Egypt's premier vowed Friday to intensify Cairo's efforts to secure a truce and urged world leaders to end Israel's "aggression" in Gaza, as he visited the Hamas-run enclave.
Prime Minister Hisham Qandil's came as Israeli officials said the Jewish state was considering launching its first ground offensive in four years into the Gaza Strip and the army started calling up 16,000 reservists.
Qandil entered the bomb-scarred territory via the Rafah crossing early morning, decrying an Israeli assault on Gaza since Wednesday which has sent tensions soaring across a Middle East already shaken by Arab Spring uprisings and civil war in Syria.
Ahead of his arrival, a senior Israeli official said Prime Minister Benjamin Netanyahu had agreed to an Egyptian request to halt its fire during the visit.
Smoke billows from an Israeli air strike inside the Gaza Strip. Egypt's premier has urged world leaders to stop Israeli "aggression" on Gaza as he visited the Hamas-run enclave and the Jewish state warned of a possible ground offensive.
But Hamas and other armed groups in Gaza made no mention of any ceasefire, and shortly after Qandil crossed into the territory, Hamas' armed wing said it had fired 42 rockets into Israel.
Palestinian security and medical officials told AFP that Israeli planes had carried out an air strike on northern Gaza which killed two people, one of them a child. Israel denied carrying out an air strike in the area.
Speaking at Gaza City's Shifa hospital after seeing the bodies of those killed in the incident, Qandil vowed to intensify Cairo's efforts to secure a ceasefire.
"Egypt will not hesitate to intensify its efforts and make sacrifices to stop this aggression and achieve a lasting truce," he told reporters.
"What I saw today in Gaza, at the hospital, with the martyrs, cannot be met with silence ... and the whole world should take responsibility to stop the aggression."
Qandil's visit came after Egypt's Islamist President Mohamed Morsi -- who hails from the Muslim Brotherhood movement that gave birth to Hamas -- warned that Egypt would not accept Israel's "aggression" in the Gaza Strip.
US deputy State Department spokesman Mark Toner said on Thursday he hoped the Egyptian prime minister would deliver a message to halt the rocket fire into Israel.
"We ask Egypt to use its influence in the region to help de-escalate the situation," Toner said.
German Chancellor Angela Merkel on Friday added her voice to the call.
"The federal chancellor calls on the Egyptian government to use its influence on Hamas to push it towards a moderation of the violence," Merkel's deputy spokesman Georg Streiter said in Berlin.
At least seven Palestinians and three Israelis were killed in a wave of unrelenting cross-border fighting on Thursday as the Jewish state pressed a vast air offensive on Gaza. Duration: 01:16
"It is Hamas in Gaza that is responsible for the outbreak of the violence," Streiter said, adding that Merkel wants an "immediate" stop to the rocket fire.
In Brussels, European Union foreign policy chief Catherine Ashton said Friday that Israel had the right to protect its people against Gaza rocket attacks but urged it to stick to a "proportionate" response.

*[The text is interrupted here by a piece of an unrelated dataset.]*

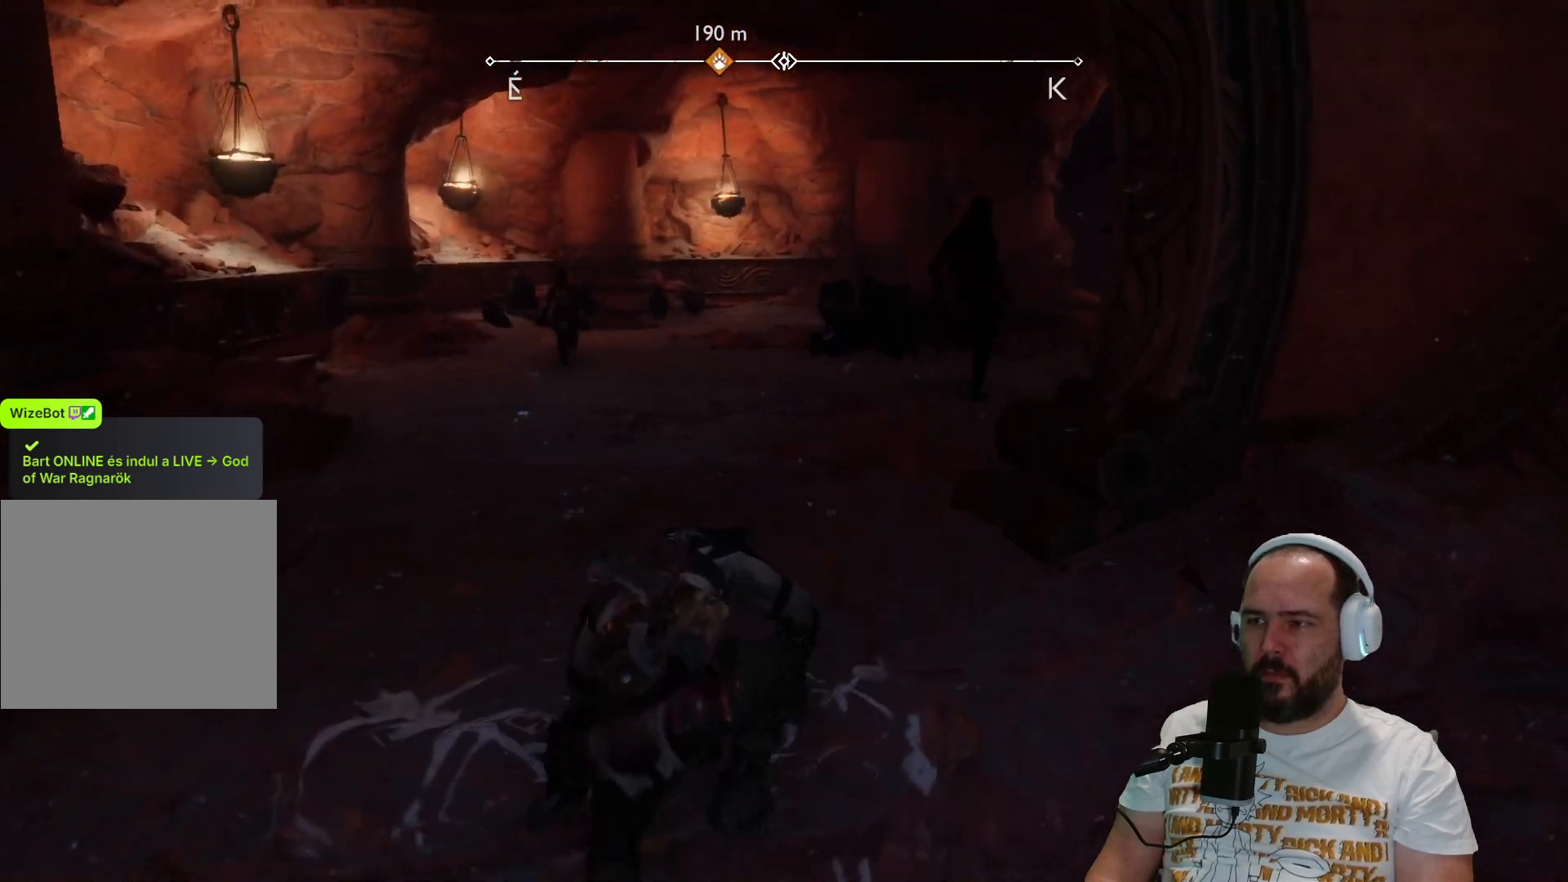
{"buttons": [], "left_stick": "up", "right_stick": "center", "events": []}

Tunisian Foreign Minister Rafik Abdessalem meanwhile will visit Gaza on Saturday, the presidency said, in a statement denouncing Israeli "aggression" on the Palestinian enclave.
The bloodshed began on Wednesday afternoon when Israel killed top Hamas military chief Ahmed Jaabari in an air strike on a car in Gaza City. So far 20 Palestinians have been killed while three Israelis have died in rocket fire.
As the violence raged, Israel geared up for an expansion of the campaign, with the military sending out call-up papers to 16,000 reservists.
Palestinians extinguish a fire after Israeli air strikes targeted Interior Ministry building in Gaza City. Egypt's premier has urged world leaders to stop Israeli "aggression" on Gaza as he visited the Hamas-run enclave and the Jewish state warned of a possible ground offensive.
Senior cabinet minister Moshe Yaalon also warned that Israel was considering a ground operation in order to stamp out rocket fire.
"We are preparing all the military options, including the possibility that forces will be ready to enter Gaza in the event that the firing doesn't stop," he wrote in a series of postings on his official Twitter account.
An AFP correspondent on the Israeli side of the border reported seeing tanks massed along the frontier, and a steady stream of reserve soldiers arriving for duty in the area.
Gaza was shaken by blasts throughout the night as Israeli warplanes carried out relentless sorties and Palestinian militants fired more rockets into the Jewish state as the conflict entered a third day.